The word "acide" may appear in some lines of the data; copy every such line.

(Saved data entries)
*** Begin section ***

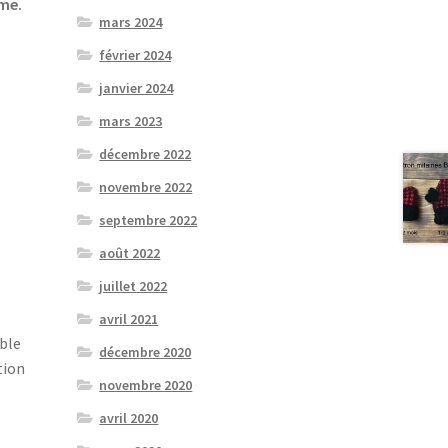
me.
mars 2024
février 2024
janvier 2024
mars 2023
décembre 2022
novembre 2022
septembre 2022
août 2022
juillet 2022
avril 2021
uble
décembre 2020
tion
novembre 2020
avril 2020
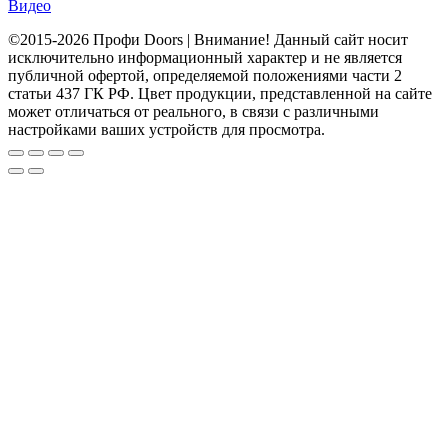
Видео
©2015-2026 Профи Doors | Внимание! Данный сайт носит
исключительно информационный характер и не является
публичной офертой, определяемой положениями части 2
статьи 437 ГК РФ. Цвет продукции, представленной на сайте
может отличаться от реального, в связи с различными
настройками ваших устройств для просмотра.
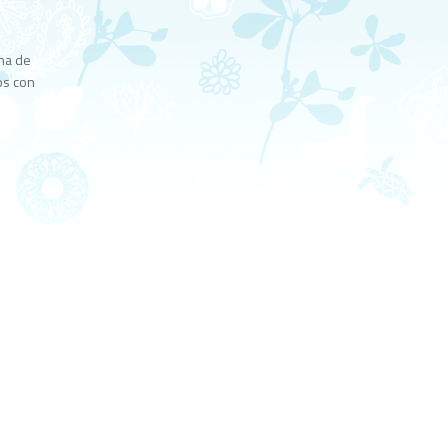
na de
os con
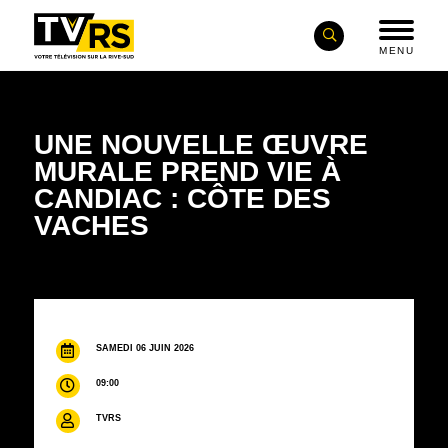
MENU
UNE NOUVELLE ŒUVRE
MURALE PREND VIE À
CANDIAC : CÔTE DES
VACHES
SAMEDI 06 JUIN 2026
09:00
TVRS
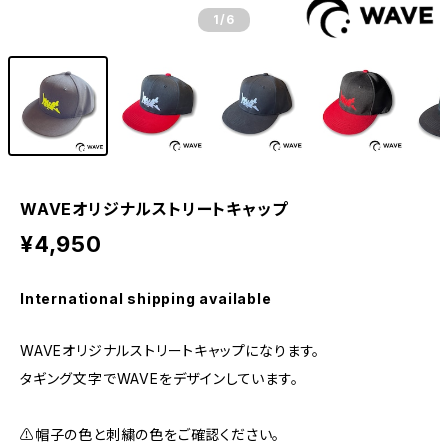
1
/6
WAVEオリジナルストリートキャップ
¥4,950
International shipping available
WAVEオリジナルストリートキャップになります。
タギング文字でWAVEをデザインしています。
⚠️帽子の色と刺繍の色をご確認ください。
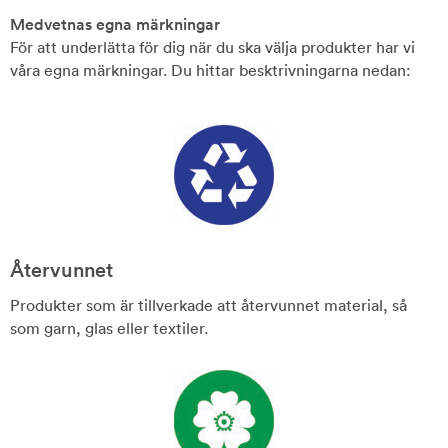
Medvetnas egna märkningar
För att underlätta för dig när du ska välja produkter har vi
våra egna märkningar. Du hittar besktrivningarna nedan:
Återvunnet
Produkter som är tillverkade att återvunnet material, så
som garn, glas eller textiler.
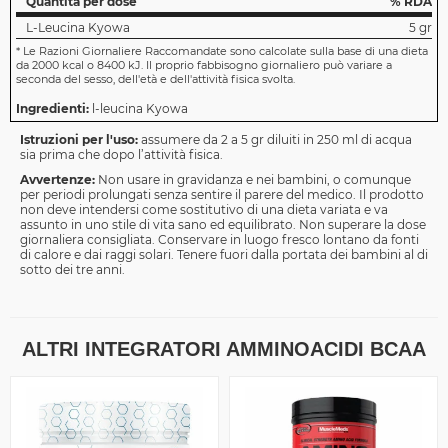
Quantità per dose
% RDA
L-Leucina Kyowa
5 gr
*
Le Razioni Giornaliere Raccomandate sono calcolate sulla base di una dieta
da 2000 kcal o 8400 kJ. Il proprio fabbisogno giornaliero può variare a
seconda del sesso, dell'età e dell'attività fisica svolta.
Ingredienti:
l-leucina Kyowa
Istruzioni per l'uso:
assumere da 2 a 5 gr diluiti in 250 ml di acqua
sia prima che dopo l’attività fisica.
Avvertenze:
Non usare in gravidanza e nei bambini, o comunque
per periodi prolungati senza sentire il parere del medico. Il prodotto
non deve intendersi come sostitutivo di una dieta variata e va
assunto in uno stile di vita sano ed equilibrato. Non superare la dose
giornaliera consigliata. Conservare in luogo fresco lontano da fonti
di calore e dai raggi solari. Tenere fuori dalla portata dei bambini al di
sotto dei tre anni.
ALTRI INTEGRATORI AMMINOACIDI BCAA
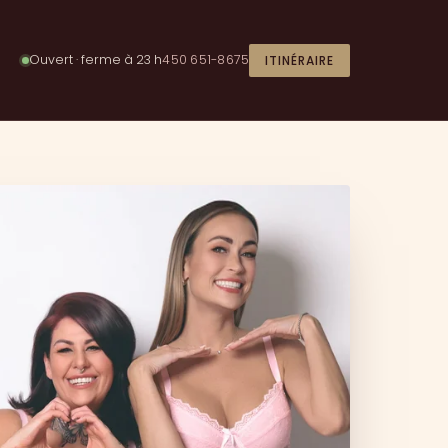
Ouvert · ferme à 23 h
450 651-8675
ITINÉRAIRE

*** End section ***
*** Begin section ***

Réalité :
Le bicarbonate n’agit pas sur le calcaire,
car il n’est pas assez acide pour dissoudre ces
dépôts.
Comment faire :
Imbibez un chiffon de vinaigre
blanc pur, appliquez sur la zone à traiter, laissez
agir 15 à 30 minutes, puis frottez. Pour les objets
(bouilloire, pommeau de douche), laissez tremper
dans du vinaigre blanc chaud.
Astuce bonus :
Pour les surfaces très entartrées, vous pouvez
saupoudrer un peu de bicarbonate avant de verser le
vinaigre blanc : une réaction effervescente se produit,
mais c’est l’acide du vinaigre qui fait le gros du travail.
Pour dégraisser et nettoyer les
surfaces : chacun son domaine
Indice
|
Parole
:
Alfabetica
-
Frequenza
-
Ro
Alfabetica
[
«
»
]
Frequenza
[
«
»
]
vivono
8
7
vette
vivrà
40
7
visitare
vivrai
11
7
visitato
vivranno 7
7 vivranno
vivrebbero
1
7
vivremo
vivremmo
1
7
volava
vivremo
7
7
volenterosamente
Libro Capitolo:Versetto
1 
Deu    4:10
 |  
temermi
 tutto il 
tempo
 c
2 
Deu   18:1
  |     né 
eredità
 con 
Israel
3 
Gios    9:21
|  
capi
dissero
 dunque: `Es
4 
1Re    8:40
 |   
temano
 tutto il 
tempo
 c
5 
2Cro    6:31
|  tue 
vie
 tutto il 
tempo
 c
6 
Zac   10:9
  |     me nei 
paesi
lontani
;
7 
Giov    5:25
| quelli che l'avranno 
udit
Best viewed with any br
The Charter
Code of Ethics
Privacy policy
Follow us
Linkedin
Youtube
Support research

*** End section ***

**ANSWER BELOW**
car il n’est pas assez acide pour dissoudre ces
mais c’est l’acide du vinaigre qui fait le gros du travail.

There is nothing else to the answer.